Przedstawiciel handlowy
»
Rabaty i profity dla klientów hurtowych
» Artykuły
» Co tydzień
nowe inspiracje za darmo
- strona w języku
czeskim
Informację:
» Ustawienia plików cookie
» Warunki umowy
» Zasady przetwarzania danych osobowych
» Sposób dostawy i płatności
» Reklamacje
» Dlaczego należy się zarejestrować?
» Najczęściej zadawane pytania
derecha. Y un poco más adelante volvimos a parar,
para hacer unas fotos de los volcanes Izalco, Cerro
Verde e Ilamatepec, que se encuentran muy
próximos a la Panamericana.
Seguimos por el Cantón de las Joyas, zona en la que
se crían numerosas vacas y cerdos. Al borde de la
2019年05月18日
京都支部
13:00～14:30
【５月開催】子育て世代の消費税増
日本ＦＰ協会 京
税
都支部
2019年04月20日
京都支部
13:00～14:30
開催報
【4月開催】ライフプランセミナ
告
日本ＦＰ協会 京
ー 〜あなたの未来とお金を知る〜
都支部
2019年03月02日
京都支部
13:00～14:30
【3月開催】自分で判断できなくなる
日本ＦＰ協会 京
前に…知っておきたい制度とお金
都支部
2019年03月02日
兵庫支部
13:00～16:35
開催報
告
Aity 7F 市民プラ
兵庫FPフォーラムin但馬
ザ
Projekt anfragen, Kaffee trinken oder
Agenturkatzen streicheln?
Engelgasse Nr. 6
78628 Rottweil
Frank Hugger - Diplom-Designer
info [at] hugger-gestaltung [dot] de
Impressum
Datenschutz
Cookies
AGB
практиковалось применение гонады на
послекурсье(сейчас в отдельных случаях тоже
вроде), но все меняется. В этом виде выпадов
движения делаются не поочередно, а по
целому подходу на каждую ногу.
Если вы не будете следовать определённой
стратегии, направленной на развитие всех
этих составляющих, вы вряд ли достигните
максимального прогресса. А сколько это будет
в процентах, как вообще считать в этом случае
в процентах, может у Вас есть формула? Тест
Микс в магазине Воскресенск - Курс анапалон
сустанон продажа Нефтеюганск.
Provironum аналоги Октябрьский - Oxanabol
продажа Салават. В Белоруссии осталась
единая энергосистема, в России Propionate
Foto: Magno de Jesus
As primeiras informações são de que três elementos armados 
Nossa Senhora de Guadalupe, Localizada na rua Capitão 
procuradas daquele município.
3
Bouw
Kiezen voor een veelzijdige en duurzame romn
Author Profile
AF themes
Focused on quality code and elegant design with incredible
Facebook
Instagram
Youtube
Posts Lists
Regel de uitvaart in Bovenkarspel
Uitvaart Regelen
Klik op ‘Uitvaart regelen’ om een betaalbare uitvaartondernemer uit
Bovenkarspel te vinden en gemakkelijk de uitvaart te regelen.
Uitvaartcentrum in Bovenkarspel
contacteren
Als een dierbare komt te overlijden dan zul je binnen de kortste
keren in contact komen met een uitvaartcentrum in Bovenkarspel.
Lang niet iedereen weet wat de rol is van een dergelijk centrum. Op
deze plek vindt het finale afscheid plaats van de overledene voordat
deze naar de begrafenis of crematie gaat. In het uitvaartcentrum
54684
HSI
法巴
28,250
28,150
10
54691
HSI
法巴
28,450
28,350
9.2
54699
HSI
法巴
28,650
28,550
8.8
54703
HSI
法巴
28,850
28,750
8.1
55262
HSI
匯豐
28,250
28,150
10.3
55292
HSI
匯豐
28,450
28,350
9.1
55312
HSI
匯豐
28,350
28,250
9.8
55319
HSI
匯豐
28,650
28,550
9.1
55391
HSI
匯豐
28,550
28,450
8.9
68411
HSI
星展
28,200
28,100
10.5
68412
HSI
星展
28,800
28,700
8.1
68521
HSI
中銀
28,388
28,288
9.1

┄┄┄┄┄┄┄┄┄┄┄┄┄┄┄┄┄┄┄┄

Reproduce the text of the entries word for word, starting at the very beginning and ending with the line that contains "этих составляющих, вы вряд ли достигните", that line included.

→ Reply to the exercise
Przedstawiciel handlowy
»
Rabaty i profity dla klientów hurtowych
» Artykuły
» Co tydzień
nowe inspiracje za darmo
- strona w języku
czeskim
Informację:
» Ustawienia plików cookie
» Warunki umowy
» Zasady przetwarzania danych osobowych
» Sposób dostawy i płatności
» Reklamacje
» Dlaczego należy się zarejestrować?
» Najczęściej zadawane pytania
derecha. Y un poco más adelante volvimos a parar,
para hacer unas fotos de los volcanes Izalco, Cerro
Verde e Ilamatepec, que se encuentran muy
próximos a la Panamericana.
Seguimos por el Cantón de las Joyas, zona en la que
se crían numerosas vacas y cerdos. Al borde de la
2019年05月18日
京都支部
13:00～14:30
【５月開催】子育て世代の消費税増
日本ＦＰ協会 京
税
都支部
2019年04月20日
京都支部
13:00～14:30
開催報
【4月開催】ライフプランセミナ
告
日本ＦＰ協会 京
ー 〜あなたの未来とお金を知る〜
都支部
2019年03月02日
京都支部
13:00～14:30
【3月開催】自分で判断できなくなる
日本ＦＰ協会 京
前に…知っておきたい制度とお金
都支部
2019年03月02日
兵庫支部
13:00～16:35
開催報
告
Aity 7F 市民プラ
兵庫FPフォーラムin但馬
ザ
Projekt anfragen, Kaffee trinken oder
Agenturkatzen streicheln?
Engelgasse Nr. 6
78628 Rottweil
Frank Hugger - Diplom-Designer
info [at] hugger-gestaltung [dot] de
Impressum
Datenschutz
Cookies
AGB
практиковалось применение гонады на
послекурсье(сейчас в отдельных случаях тоже
вроде), но все меняется. В этом виде выпадов
движения делаются не поочередно, а по
целому подходу на каждую ногу.
Если вы не будете следовать определённой
стратегии, направленной на развитие всех
этих составляющих, вы вряд ли достигните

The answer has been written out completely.